Saved entries

*** Block opens ***

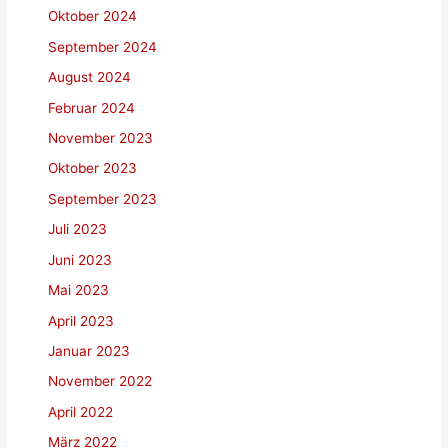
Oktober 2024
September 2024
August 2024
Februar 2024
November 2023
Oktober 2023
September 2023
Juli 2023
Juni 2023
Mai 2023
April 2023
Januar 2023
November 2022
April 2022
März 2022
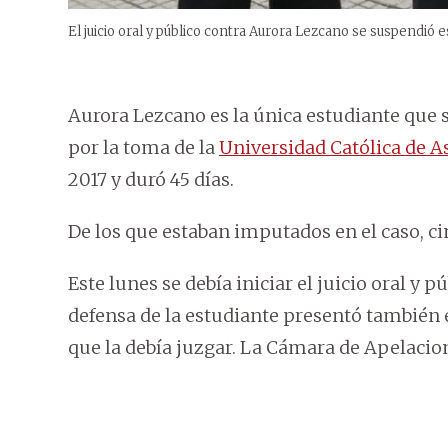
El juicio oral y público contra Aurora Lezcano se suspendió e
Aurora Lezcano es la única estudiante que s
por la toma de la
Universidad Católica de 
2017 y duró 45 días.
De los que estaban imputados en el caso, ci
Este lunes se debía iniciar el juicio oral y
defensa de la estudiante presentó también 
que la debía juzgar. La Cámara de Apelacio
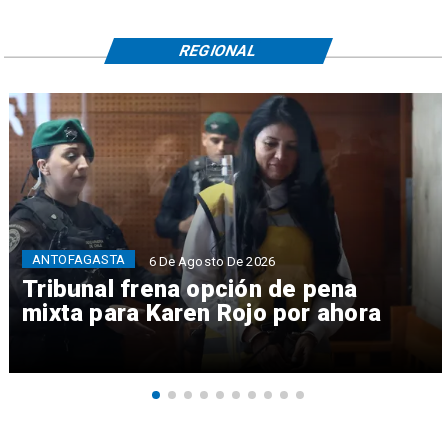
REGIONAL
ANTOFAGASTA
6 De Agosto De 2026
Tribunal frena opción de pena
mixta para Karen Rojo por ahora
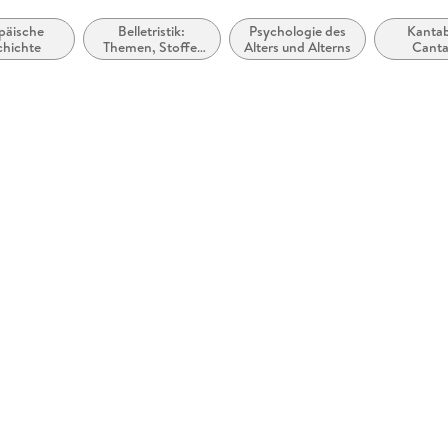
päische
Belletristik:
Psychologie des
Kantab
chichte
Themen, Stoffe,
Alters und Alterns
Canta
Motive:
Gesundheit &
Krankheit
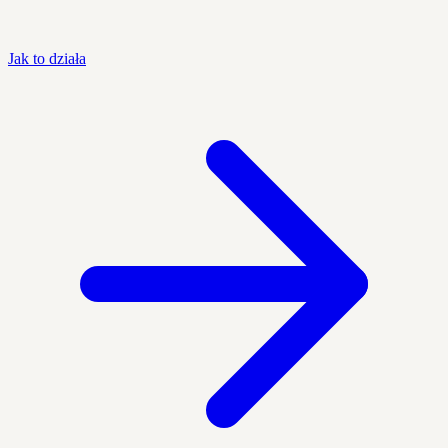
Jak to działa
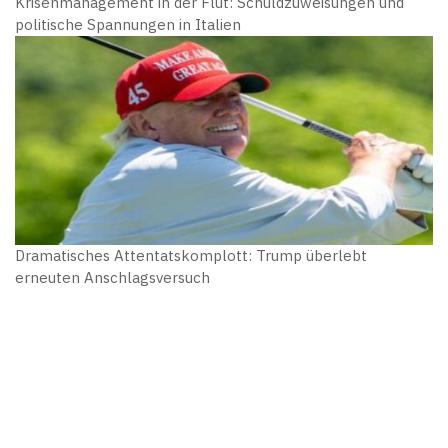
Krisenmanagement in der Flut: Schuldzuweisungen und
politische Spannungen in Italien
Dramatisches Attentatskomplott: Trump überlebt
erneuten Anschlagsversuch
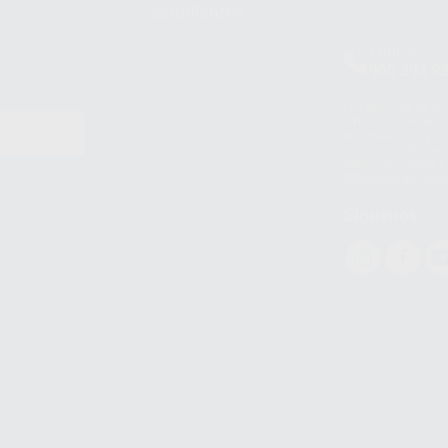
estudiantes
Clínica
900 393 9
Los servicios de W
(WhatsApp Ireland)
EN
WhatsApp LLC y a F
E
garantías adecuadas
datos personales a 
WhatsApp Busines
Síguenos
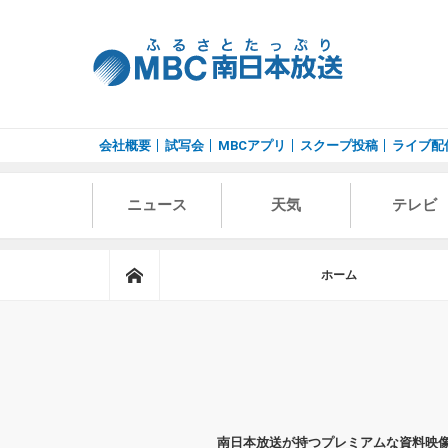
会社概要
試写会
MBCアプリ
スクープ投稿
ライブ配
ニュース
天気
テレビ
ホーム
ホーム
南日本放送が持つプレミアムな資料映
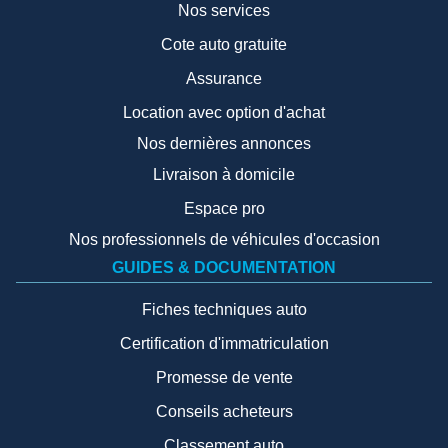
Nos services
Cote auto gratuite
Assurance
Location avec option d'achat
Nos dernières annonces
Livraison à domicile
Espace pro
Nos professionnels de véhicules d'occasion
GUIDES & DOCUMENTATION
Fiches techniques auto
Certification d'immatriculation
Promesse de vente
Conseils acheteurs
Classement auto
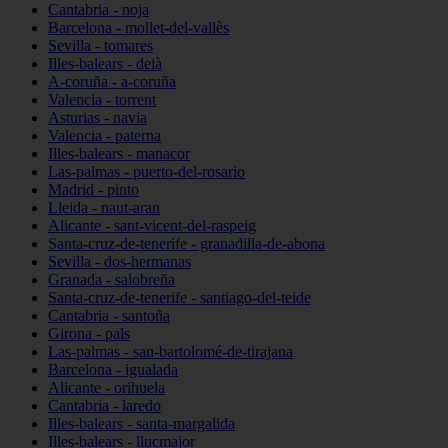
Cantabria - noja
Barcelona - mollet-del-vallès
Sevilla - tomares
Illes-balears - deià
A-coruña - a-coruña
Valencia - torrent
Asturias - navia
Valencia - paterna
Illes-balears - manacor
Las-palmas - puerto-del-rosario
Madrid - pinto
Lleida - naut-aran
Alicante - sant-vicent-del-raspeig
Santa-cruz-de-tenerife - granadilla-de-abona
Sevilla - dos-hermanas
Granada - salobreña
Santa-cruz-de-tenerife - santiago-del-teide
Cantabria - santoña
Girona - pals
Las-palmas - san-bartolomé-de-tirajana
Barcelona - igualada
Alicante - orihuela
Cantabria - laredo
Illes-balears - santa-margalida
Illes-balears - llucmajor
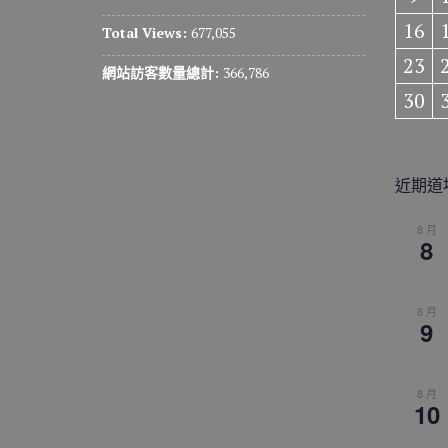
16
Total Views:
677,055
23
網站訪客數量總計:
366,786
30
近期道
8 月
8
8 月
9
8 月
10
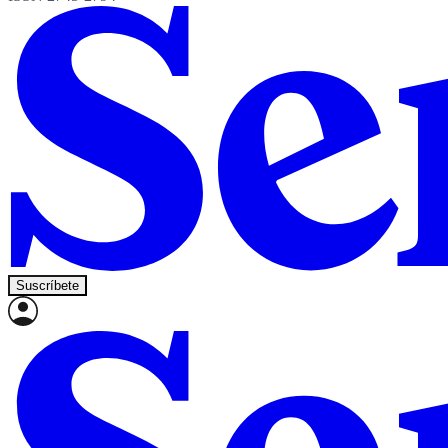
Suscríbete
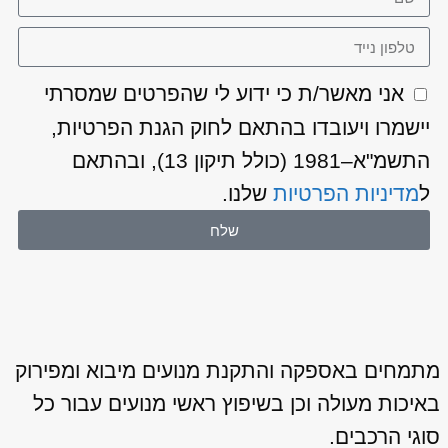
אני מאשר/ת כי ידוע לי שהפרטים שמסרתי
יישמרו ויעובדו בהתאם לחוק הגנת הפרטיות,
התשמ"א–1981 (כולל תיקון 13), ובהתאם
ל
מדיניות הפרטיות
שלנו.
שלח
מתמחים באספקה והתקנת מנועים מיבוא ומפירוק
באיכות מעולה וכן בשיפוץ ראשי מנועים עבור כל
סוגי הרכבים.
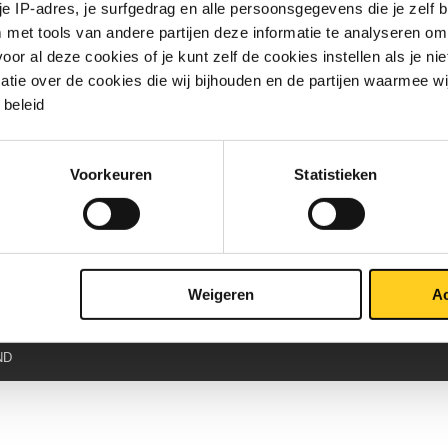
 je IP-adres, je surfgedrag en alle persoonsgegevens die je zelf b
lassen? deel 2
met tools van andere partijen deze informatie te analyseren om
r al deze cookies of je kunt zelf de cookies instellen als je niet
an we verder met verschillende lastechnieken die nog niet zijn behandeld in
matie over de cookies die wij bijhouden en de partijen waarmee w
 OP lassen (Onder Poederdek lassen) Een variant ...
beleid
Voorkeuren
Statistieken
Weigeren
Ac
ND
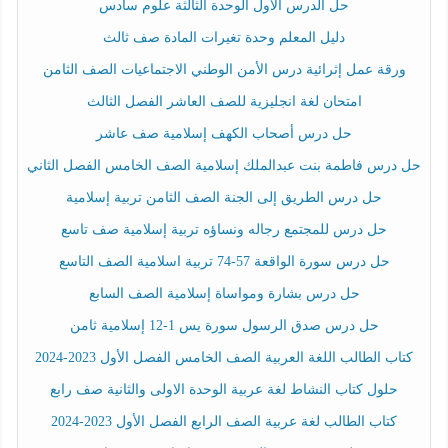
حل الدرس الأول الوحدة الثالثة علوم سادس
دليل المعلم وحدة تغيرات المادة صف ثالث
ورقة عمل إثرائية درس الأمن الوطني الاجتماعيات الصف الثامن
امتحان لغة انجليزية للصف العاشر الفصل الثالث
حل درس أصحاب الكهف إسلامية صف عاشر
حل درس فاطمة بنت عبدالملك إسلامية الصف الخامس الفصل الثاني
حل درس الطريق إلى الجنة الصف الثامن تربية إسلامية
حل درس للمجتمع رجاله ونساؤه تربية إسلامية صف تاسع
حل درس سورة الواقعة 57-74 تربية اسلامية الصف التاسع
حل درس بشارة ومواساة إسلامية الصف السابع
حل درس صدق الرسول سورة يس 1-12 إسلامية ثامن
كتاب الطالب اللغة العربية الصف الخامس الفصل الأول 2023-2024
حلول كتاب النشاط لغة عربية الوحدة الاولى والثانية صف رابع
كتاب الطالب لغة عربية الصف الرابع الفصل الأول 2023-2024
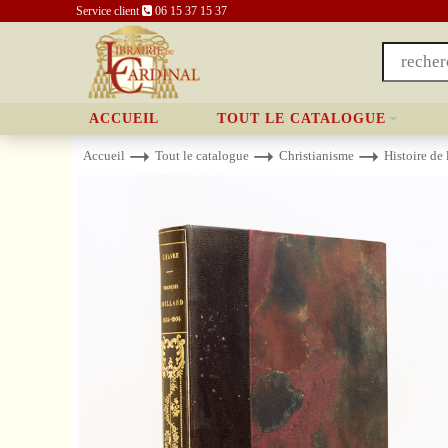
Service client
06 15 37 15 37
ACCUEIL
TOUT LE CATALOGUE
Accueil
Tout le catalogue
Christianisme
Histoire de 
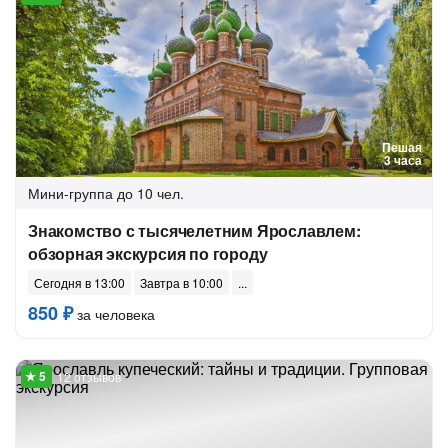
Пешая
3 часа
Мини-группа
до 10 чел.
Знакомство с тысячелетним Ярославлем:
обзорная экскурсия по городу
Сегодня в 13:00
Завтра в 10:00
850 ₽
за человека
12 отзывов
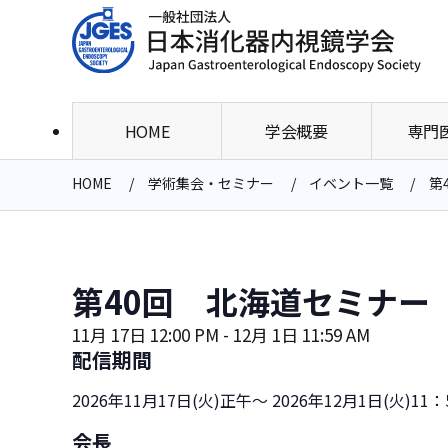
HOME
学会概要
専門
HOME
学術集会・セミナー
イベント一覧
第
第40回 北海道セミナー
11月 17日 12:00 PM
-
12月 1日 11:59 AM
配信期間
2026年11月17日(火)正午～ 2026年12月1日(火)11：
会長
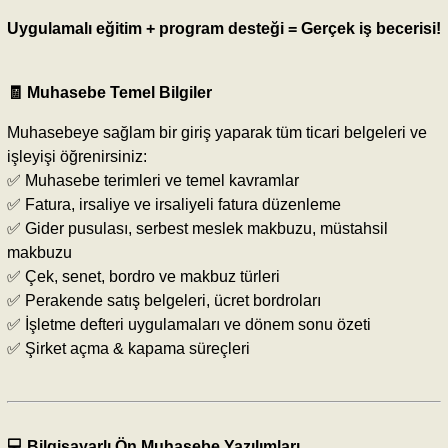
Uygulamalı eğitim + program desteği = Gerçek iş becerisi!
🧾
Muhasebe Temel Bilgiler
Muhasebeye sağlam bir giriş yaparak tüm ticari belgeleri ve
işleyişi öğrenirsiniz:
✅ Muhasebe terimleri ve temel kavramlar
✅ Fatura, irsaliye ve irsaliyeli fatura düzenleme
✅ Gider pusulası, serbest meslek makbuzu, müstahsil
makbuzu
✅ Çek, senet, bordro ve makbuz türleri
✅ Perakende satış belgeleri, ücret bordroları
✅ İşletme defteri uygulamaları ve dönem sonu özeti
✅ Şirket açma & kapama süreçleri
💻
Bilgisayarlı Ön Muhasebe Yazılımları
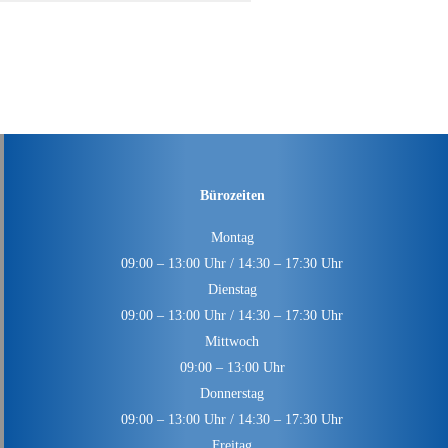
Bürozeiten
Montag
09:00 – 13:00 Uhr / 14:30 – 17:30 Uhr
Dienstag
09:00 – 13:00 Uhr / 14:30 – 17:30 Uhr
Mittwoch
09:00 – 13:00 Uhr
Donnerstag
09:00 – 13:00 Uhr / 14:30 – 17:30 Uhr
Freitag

*** Block closes ***

Your task:
How many lines in the data contain "deze"? Answer with the number alone.

Task answer:
2